### [DOCUMENT TEXT]
I have received a dataframe from an institute and the column names have some special characters which are not allowed in Python variable naming. I would like to use the DataFrameModel
and NOT the DataFrameSchema
in pandera to create a schema to validate the dataset. The problem is that, I can not use these column names with special characters as python variables.
Here is a minimal working example: Let us suppose I want to use the DataFrameSchema
class. In that case, I will just do this:
from pandera import DataFrameSchema, Column
import pandera as pa
schema = DataFrameSchema(
columns={
"Time.Phase": Column(
dtype=float,
nullable=False,
unique=False,
coerce=True,
required=True,
checks=pa.Check.greater_than_or_equal_to(min_value=0.1),
description="Time measurement in seconds within the selected phase."
),
"Phase._dynamic": Column(
dtype=float,
nullable=False,
unique=False,
coerce=True,
required=True,
checks=pa.Check.greater_than_or_equal_to(min_value=0.5),
description="Measurement of phase dynamics."
)
}
)
valid_data = pd.DataFrame.from_records([
{"Time.Phase": 0.1, "Phase._dynamic": 0.5},
{"Time.Phase": 0.2, "Phase._dynamic": 0.75}
])
invalid_data = pd.DataFrame.from_records([
{"Time.Phase": 0.1, "Phase._dynamic": -0.5},
{"Time.Phase": 0.2, "Phase._dynamic": 0.75}
])
schema.validate(valid_data, lazy=True)
try:
schema.validate(invalid_data, lazy=True)
except pa.errors.SchemaErrors as exc:
display(exc.failure_cases)
If I do something similar using the DataFrameModel
class, it is supposed to be like this:
import pandera as pa
from pandera.typing import Series
class Schema(pa.DataFrameModel):
Time.Phase: Series[float] = pa.Field(
nullable=False,
unique=False,
coerce=True,
description="Time measurement in seconds within the selected phase."
)
Phase._dynamic: Series[float] = pa.Field(
nullable=False,
unique=False,
coerce=True,
description="Measurement of phase dynamics."
)
However, Time.Phase
and Phase._dynamic
are NOT valid variables in Python, hence can not be used as columns names and running the code gives NameError
.
Here is what I tried. I first created the Python file institute_data_columns.py
with the code below as content.
class InstituteDataColumns:
time_phase_1 = "Time.Phase"
phase_dynamic = "Phase._dynamic"

### [PROBLEM SET]
• a. In the pandera question, what error does running the DataFrameModel code produce?
• b. Summarize the pandera question in two sentences.
• c. Extend the pandera question from the point where it stops.

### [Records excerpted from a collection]
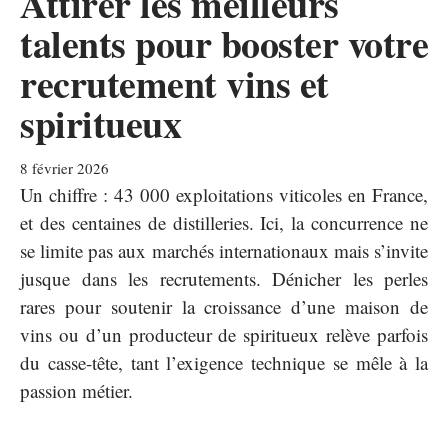
Attirer les meilleurs
talents pour booster votre
recrutement vins et
spiritueux
8 février 2026
Un chiffre : 43 000 exploitations viticoles en France,
et des centaines de distilleries. Ici, la concurrence ne
se limite pas aux marchés internationaux mais s’invite
jusque dans les recrutements. Dénicher les perles
rares pour soutenir la croissance d’une maison de
vins ou d’un producteur de spiritueux relève parfois
du casse-tête, tant l’exigence technique se mêle à la
passion métier.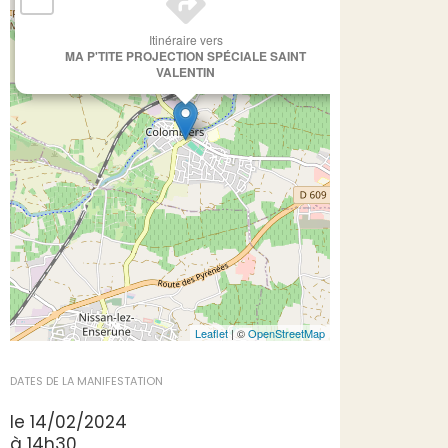
Itinéraire vers
MA P'TITE PROJECTION SPÉCIALE SAINT
VALENTIN
Leaflet
| ©
OpenStreetMap
DATES DE LA MANIFESTATION
le 14/02/2024
à 14h30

### [RESPONSES TO THE EXERCISE]
• a. It gives a NameError.

• b. The poster received a dataframe from an institute whose column names contain special characters not allowed in Python variable names, and wants to validate it with pandera's DataFrameModel rather than DataFrameSchema. DataFrameSchema accepts these names as strings, but in a DataFrameModel class "Time.Phase" and "Phase._dynamic" are not valid Python variables, so running the code gives a NameError.

• c.
Next, I created another Python file, institute_data_schema.py
with the following content:
from institute_data_columns import InstituteDataColumns
from pandera.typing import Series
import pandera as pa
class Schema(pa.DataFrameModel):
InstituteDataColumns.time_phase_1: Series[float] = pa.Field(ge=0.1,
nullable=False,
coerce=True,
description="Time measurement in seconds within the selected phase."
)
InstituteDataColumns.phase_dynamic: Series[float] = pa.Field(
ge=0.5,
nullable=False,
coerce=True,
description="Measurement of phase dynamics."
)
Schema.validate(valid_data, lazy=True)
try:
Schema.validate(invalid_data, lazy=True)
except pa.errors.SchemaErrors as exc:
display(exc.failure_cases)
Note that, in try
-except
-block, where I validate both valid_data
and invalid_data
both works, which is not supposed to be so. Moreover, I can not retrieve the column names defined in the Schema
class. That is, Schema._collect_fields()
returns {}
, however not so for schema.columns
. Is there a way I will be able to retrieve the column names in the Schema
class?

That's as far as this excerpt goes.